Digital Identity and Footprint
This week we focused on digital identities and how they are formed. One thing that I thought was important to know is how social networks allow us to engage with people around the world but also shape our digital identity. Online we have the opportunity to be whoever we want to be. We can have multiple identities and create a life that is totally different from what it is when we are off-line. Technology is a big part of our everyday life and we are all influenced by the media.

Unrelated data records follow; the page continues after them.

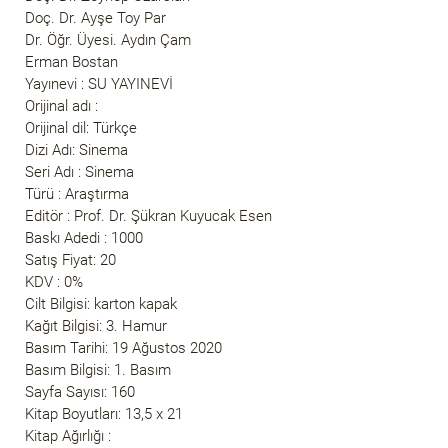
Doç. Dr. Ayşe Toy Par
Dr. Öğr. Üyesi. Aydın Çam
Erman Bostan
Yayınevi : SU YAYINEVİ
Orijinal adı :
Orijinal dil: Türkçe
Dizi Adı: Sinema
Seri Adı : Sinema
Türü : Araştırma
Editör : Prof. Dr. Şükran Kuyucak Esen
Baskı Adedi : 1000
Satış Fiyat: 20
KDV : 0%
Cilt Bilgisi: karton kapak
Kağıt Bilgisi: 3. Hamur
Basım Tarihi: 19 Ağustos 2020
Basım Bilgisi: 1. Basım
Sayfa Sayısı: 160
Kitap Boyutları: 13,5 x 21
Kitap Ağırlığı :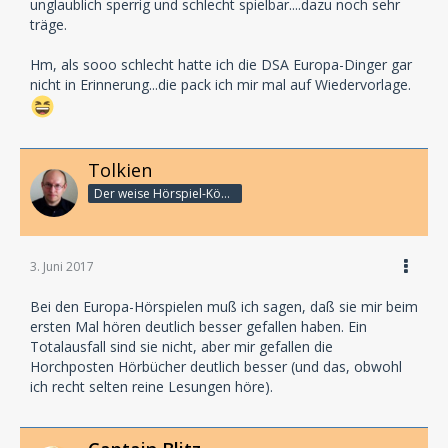
unglaublich sperrig und schlecht spielbar....dazu noch sehr
träge.
Hm, als sooo schlecht hatte ich die DSA Europa-Dinger gar
nicht in Erinnerung...die pack ich mir mal auf Wiedervorlage.
Tolkien
Der weise Hörspiel-König
3. Juni 2017
Bei den Europa-Hörspielen muß ich sagen, daß sie mir beim
ersten Mal hören deutlich besser gefallen haben. Ein
Totalausfall sind sie nicht, aber mir gefallen die
Horchposten Hörbücher deutlich besser (und das, obwohl
ich recht selten reine Lesungen höre).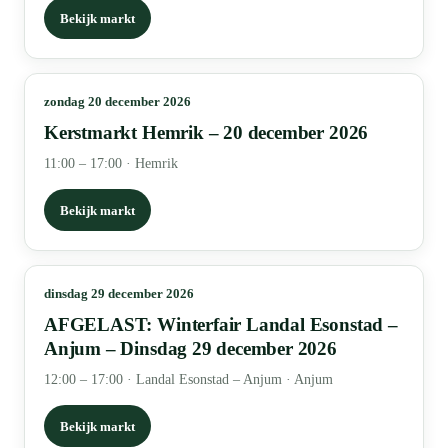
Bekijk markt
zondag 20 december 2026
Kerstmarkt Hemrik – 20 december 2026
11:00 – 17:00
·
Hemrik
Bekijk markt
dinsdag 29 december 2026
AFGELAST: Winterfair Landal Esonstad –
Anjum – Dinsdag 29 december 2026
12:00 – 17:00
·
Landal Esonstad – Anjum · Anjum
Bekijk markt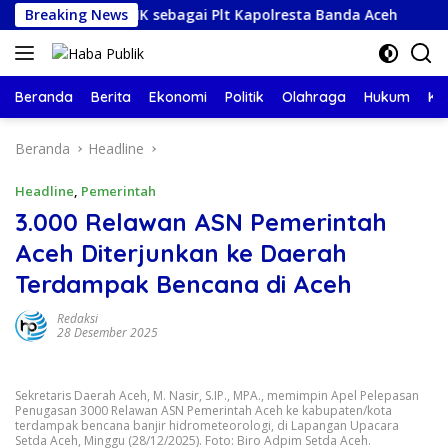
Langsung
njuk Kabid TIK sebagai Plt Kapolresta Banda Aceh
Breaking News
Berku
ke
konten
Beranda
Berita
Ekonomi
Politik
Olahraga
Hukum
Ke
Beranda
Headline
Headline
,
Pemerintah
3.000 Relawan ASN Pemerintah
Aceh Diterjunkan ke Daerah
Terdampak Bencana di Aceh
Redaksi
28 Desember 2025
Sekretaris Daerah Aceh, M. Nasir, S.IP., MPA., memimpin Apel Pelepasan
Penugasan 3000 Relawan ASN Pemerintah Aceh ke kabupaten/kota
terdampak bencana banjir hidrometeorologi, di Lapangan Upacara
Setda Aceh, Minggu (28/12/2025). Foto: Biro Adpim Setda Aceh.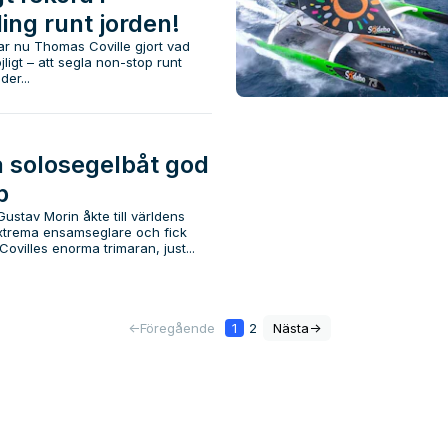
ng runt jorden!
har nu Thomas Coville gjort vad
ligt – att segla non-stop runt
er...
 solosegelbåt god
p
Gustav Morin åkte till världens
extrema ensamseglare och fick
villes enorma trimaran, just...
<-
Föregående
1
2
Nästa
->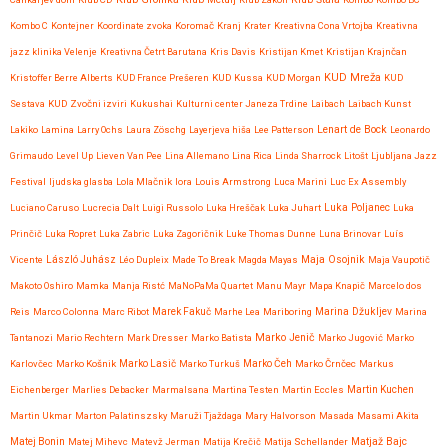
Kombo C
Kontejner
Koordinate zvoka
Koromač
Kranj
Krater
Kreativna Cona Vrtojba
Kreativna
jazz klinika Velenje
Kreativna Četrt Barutana
Kris Davis
Kristijan Kmet
Kristijan Krajnčan
KUD Mreža
Kristoffer Berre Alberts
KUD France Prešeren
KUD Kussa
KUD Morgan
KUD
Sestava
KUD Zvočni izviri
Kukushai
Kulturni center Janeza Trdine
Laibach
Laibach Kunst
Lenart de Bock
Lakiko
Lamina
Larry Ochs
Laura Zöschg
Layerjeva hiša
Lee Patterson
Leonardo
Grimaudo
Level Up
Lieven Van Pee
Lina Allemano
Lina Rica
Linda Sharrock
Litošt
Ljubljana Jazz
Festival
ljudska glasba
Lola Mlačnik
lora
Louis Armstrong
Luca Marini
Luc Ex Assembly
Luciano Caruso
Lucrecia Dalt
Luigi Russolo
Luka Hreščak
Luka Juhart
Luka Poljanec
Luka
Prinčič
Luka Ropret
Luka Zabric
Luka Zagoričnik
Luke Thomas Dunne
Luna Brinovar
Luís
Maja Osojnik
Vicente
László Juhász
Léo Dupleix
Made To Break
Magda Mayas
Maja Vaupotič
Makoto Oshiro
Mamka
Manja Ristć
MaNoPaMa Quartet
Manu Mayr
Mapa Knapič
Marcelo dos
Reis
Marco Colonna
Marc Ribot
Marek Fakuč
Marhe Lea
Mariboring
Marina Džukljev
Marina
Marko Jenič
Tantanozi
Mario Rechtern
Mark Dresser
Marko Batista
Marko Jugović
Marko
Karlovčec
Marko Košnik
Marko Lasič
Marko Turkuš
Marko Čeh
Marko Črnčec
Markus
Eichenberger
Marlies Debacker
Marmalsana
Martina Testen
Martin Eccles
Martin Kuchen
Martin Ukmar
Marton Palatinszsky
Maruži Tjaždaga
Mary Halvorson
Masada
Masami Akita
Matjaž Bajc
Matej Bonin
Matej Mihevc
Matevž Jerman
Matija Krečič
Matija Schellander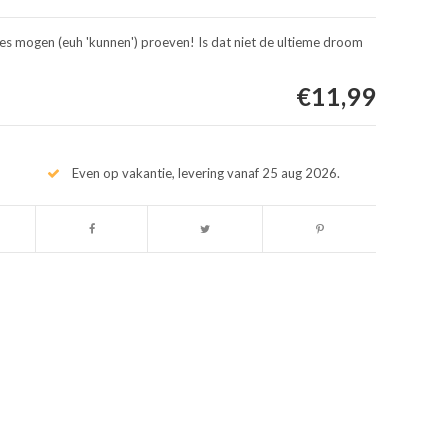
es mogen (euh 'kunnen') proeven! Is dat niet de ultieme droom
€11,99
Even op vakantie, levering vanaf 25 aug 2026.
Afbeelding vergroten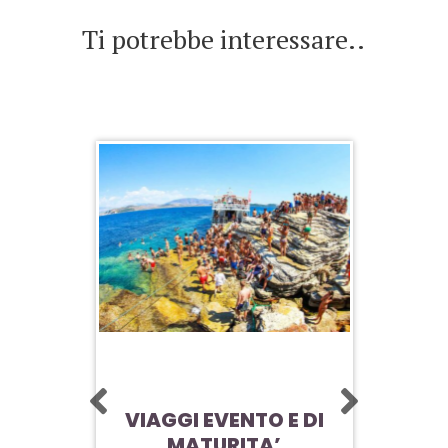
Ti potrebbe interessare..
CORFÙ
VIAGGI EVENTO E DI
LO
MATURITA’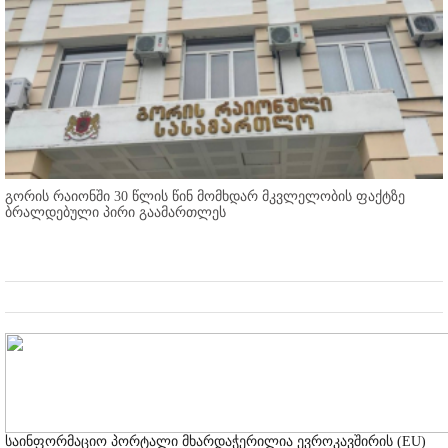
გორის რაიონში 30 წლის წინ მომხდარ მკვლელობის ფაქტზე
ბრალდებული პირი გაამართლეს
საინფორმაციო პორტალი მხარდაჭერილია ევროკავშირის (EU)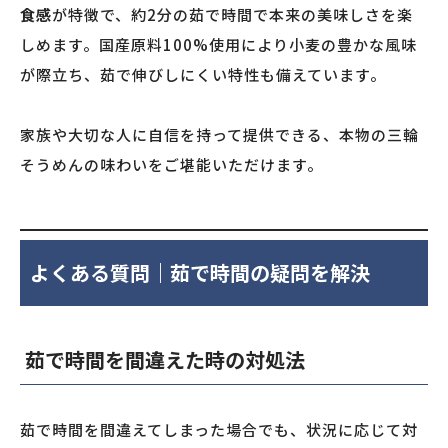
食感
が特徴で、約2分の茹で時間で本来の美味しさを楽
しめます。国産原料100%使用により小麦の豊かな風味
が際立ち、茹で伸びしにくい特性も備えています。
家族や大切な人に自信を持って提供できる、本物の三輪
そうめんの味わいをご堪能いただけます。
よくある質問｜茹で時間の疑問を解決
茹で時間を間違えた時の対処法
茹で時間を間違えてしまった場合でも、状況に応じて対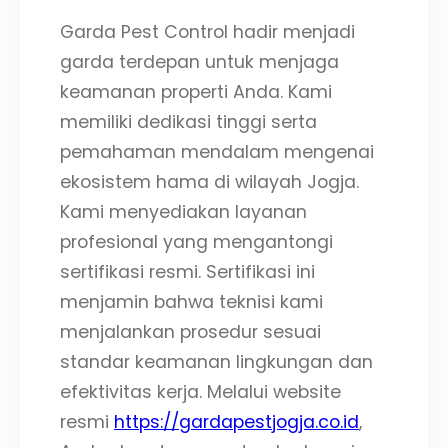
Garda Pest Control hadir menjadi
garda terdepan untuk menjaga
keamanan properti Anda. Kami
memiliki dedikasi tinggi serta
pemahaman mendalam mengenai
ekosistem hama di wilayah Jogja.
Kami menyediakan layanan
profesional yang mengantongi
sertifikasi resmi. Sertifikasi ini
menjamin bahwa teknisi kami
menjalankan prosedur sesuai
standar keamanan lingkungan dan
efektivitas kerja. Melalui website
resmi
https://gardapestjogja.co.id
,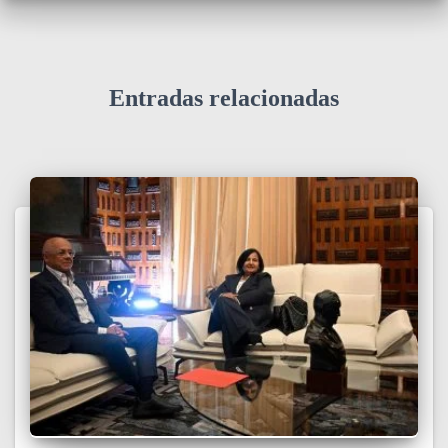
Entradas relacionadas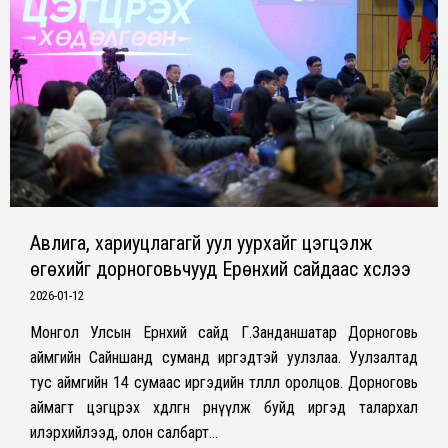
Авлига, хариуцлагагүй уул уурхайг цэгцэлж
өгөхийг дорноговьчууд Ерөнхий сайдаас хүслээ
2026-01-12
Монгол Улсын Ерөнхий сайд Г.Занданшатар Дорноговь
аймгийн Сайншанд суманд иргэдтэй уулзлаа. Уулзалтад
тус аймгийн 14 сумаас иргэдийн төлөөлөл оролцов. Дорноговь
аймагт цэгцрэх хөдөлгөөн өрнүүлж буйд иргэд талархал
илэрхийлээд, олон салбарт…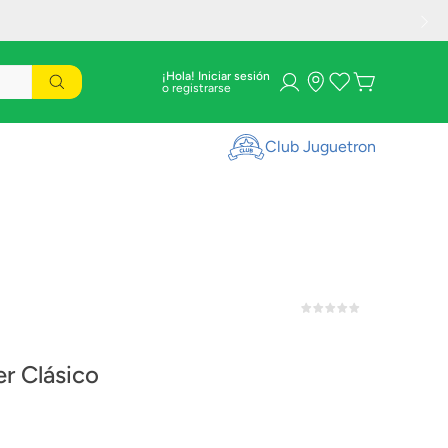
¡Hola! Iniciar sesión
Club Juguetron
1
er Clásico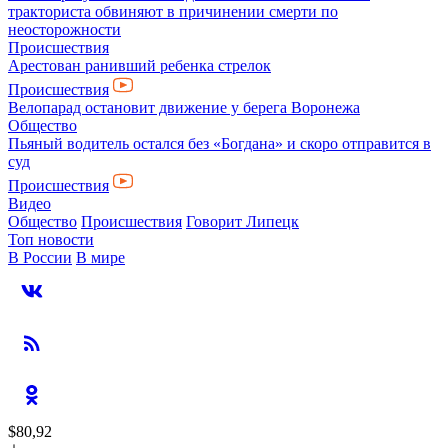
тракториста обвиняют в причинении смерти по
неосторожности
Происшествия
Арестован ранивший ребенка стрелок
Происшествия
Велопарад остановит движение у берега Воронежа
Общество
Пьяный водитель остался без «Богдана» и скоро отправится в
суд
Происшествия
Видео
Общество
Происшествия
Говорит Липецк
Топ новости
В России
В мире
$80,92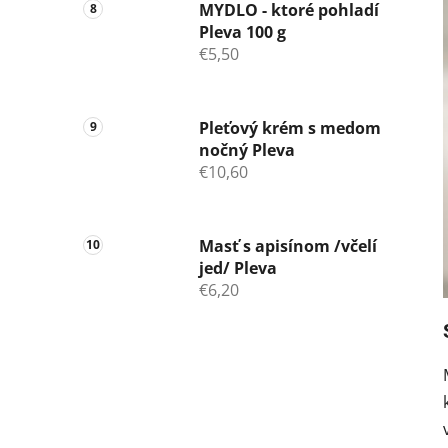
MYDLO - ktoré pohladí
Pleva 100 g
€5,50
Pleťový krém s medom
nočný Pleva
€10,60
Masť s apisínom /včelí
jed/ Pleva
€6,20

In Bozkurt and Tu’s article we learn about online social networks and how they affect digital identity formation and learning. I found it interesting that individuals enter a social network with their idealized identities or with their actual identities based on the social network environment they are in. Depending on how an individual feels about themselves they may try to change into something they wish they were. I feel like a lot of teenagers today feel more comfortable being behind a screen where they can be someone else in order to fit in with everyone. As we can see technology is everywhere and children are forming their identity at very early ages. The important thing to remember is that social networks can be beneficial in educational contexts. “Studies showed that SNSs support educational activities by allowing interaction, collaboration, active participation, critical thinking, information and resource sharing” (162). Social networks are useful because they allow for students to interact and communicate with their instructors. It can be used for formal and informal academic discussions which is also very helpful.
In the article “Who am I Online? Understanding the Meaning of Online Contexts for Identity Development, I thought it was interesting to learn more about adolescents’ identity development. One thing that stood out in this article is that online contexts allow the adolescents to explore parts of themselves they might not reveal in other contexts. I think it shows that oftentimes when adolescents are exploring a certain aspect of their identity online, they find meaning to it and then want to apply it to their overall identity. This article allowed me to see that people can develop their identity online and find something new that they didn’t know about themselves.
The last thing I want to talk about is Alec Couros’ TedTalk. I believe that we can help kids discover and experience the emerging possibilities of the Internet by talking to them about what it means to leave a digital footprint. Our digital lives are no longer separate realities. We need to teach people to learn more about how to empathize with others, and help them find ways to define themselves without caring what others have to say. At a young age, children should be guided and taught the risks of having profiles. They need to know the risk of publishing videos and pictures to the public.